AUSGANGSTEXT ::
============================================================
(„Mr. Morgan’s Last Love“ directed by Sandra Nettelbeck, 2013)
„Wenn man Glück hat, trifft man jemanden, der all die Liebe haben will, die man geben kann. Und wenn man diesen Menschen verliert, denkt man, alles andere müsste ebenfalls enden. Aber alles andere geht einfach weiter.“
Und Matthew Morgan (Michael Caine)? Der ist immer noch da, vergessen von der Zeit, vergessen von den Menschen, vergessen von sich selbst, sitzt in seiner Pariser Wohnung und wartet.
Wartet.
Seit dem Tod seiner Frau ist ihm jede Freude am Leben abhanden gekommen. „Ich habe aufgehört, das Leben zu lieben“, wie er behauptet. Was geblieben ist, ist Routine. Routine beim Essen. Routine bei den wöchentlichen Treffen mit seiner Tandempartnerin.
Bis der Amerikaner eines Tages im Bus zufällig die Bekanntschaft von Pauline (Clémence Poésy) macht. Die ist nicht nur hübsch und jung, sondern erinnert den Witwer auch an seine verstorbene Frau. Und das ist eine Kombination, zu der Matthew nicht nein sagen kann. Er beginnt wieder zu leben, besucht einen Tanzkurs, rasiert sich sogar wieder. Seine Kinder Miles (Justin Kirk) und Karen (Gillian Anderson) teilen seine Begeisterung indes nicht so ganz und vermuten hinter der jungen Dame eine raffgierige Erbschleicherin. Als es dadurch zum Streit bei den Morgans kommt, ist das für beide Seiten ein willkommener Anlass, um auch die vielen anderen unausgesprochenen Verletzungen und Vorwürfe endlich auf den Tisch zu bringen.
============================================================
BEREITGESTELLTE DATEN ::
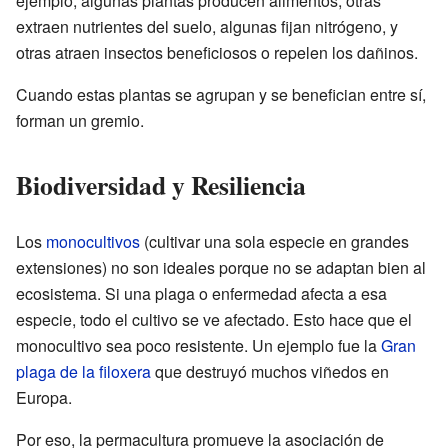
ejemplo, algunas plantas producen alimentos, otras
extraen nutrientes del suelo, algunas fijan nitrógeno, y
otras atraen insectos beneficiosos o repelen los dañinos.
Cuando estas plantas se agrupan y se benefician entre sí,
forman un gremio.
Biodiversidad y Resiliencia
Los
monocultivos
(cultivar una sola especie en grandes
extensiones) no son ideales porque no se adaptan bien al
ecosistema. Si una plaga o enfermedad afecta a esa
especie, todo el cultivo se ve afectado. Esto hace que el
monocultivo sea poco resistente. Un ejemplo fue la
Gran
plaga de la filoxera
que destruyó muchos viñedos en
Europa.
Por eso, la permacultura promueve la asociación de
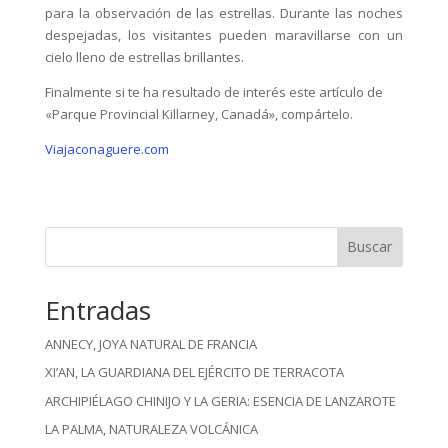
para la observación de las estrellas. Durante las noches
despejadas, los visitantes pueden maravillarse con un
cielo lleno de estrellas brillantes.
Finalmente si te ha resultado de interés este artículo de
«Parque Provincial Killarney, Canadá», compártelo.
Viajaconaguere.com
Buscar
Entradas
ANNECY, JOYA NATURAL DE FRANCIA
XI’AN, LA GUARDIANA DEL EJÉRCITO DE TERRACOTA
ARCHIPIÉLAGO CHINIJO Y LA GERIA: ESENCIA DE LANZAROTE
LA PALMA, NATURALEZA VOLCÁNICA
============================================================
AUFGABEN ::
a) Beantworte diese Fragen zum Text zu „Mr. Morgan’s Last Love“:
(i) Wo sitzt Matthew Morgan und wartet?
(ii) Wo lernt er Pauline kennen?
(iii) Was vermuten seine Kinder hinter der jungen Dame?
b) Stimmen diese Aussagen mit dem Text zu „Mr. Morgan’s Last Love“ überein? Antworte jeweils mit Ja oder Nein und zitiere die entscheidenden Worte.
(i) Matthew Morgan ist Amerikaner.
(ii) Pauline erinnert Matthew an seine Tochter.
(iii) Seine Kinder teilen seine Begeisterung voll und ganz.
c) Fasse den Text zu „Mr. Morgan’s Last Love“ in zwei Sätzen zusammen.
Die Einträge haben eine andere Herkunft als der Text zu „Mr. Morgan’s Last Love“.

LÖSUNGEN ::
a)
(i) In seiner Pariser Wohnung.
(ii) Im Bus.
(iii) Eine raffgierige Erbschleicherin.

b)
(i) Ja: „Bis der Amerikaner eines Tages im Bus zufällig die Bekanntschaft von Pauline (Clémence Poésy) macht.“
(ii) Nein: „erinnert den Witwer auch an seine verstorbene Frau“
(iii) Nein: „teilen seine Begeisterung indes nicht so ganz“

c) Seit dem Tod seiner Frau hat Matthew Morgan jede Freude am Leben verloren und lebt in seiner Pariser Wohnung nur noch nach Routine. Als er im Bus die junge Pauline kennenlernt, die ihn an seine verstorbene Frau erinnert, beginnt er wieder zu leben, doch seine Kinder Miles und Karen halten sie für eine Erbschleicherin, und der folgende Streit bringt viele unausgesprochene Verletzungen und Vorwürfe auf den Tisch.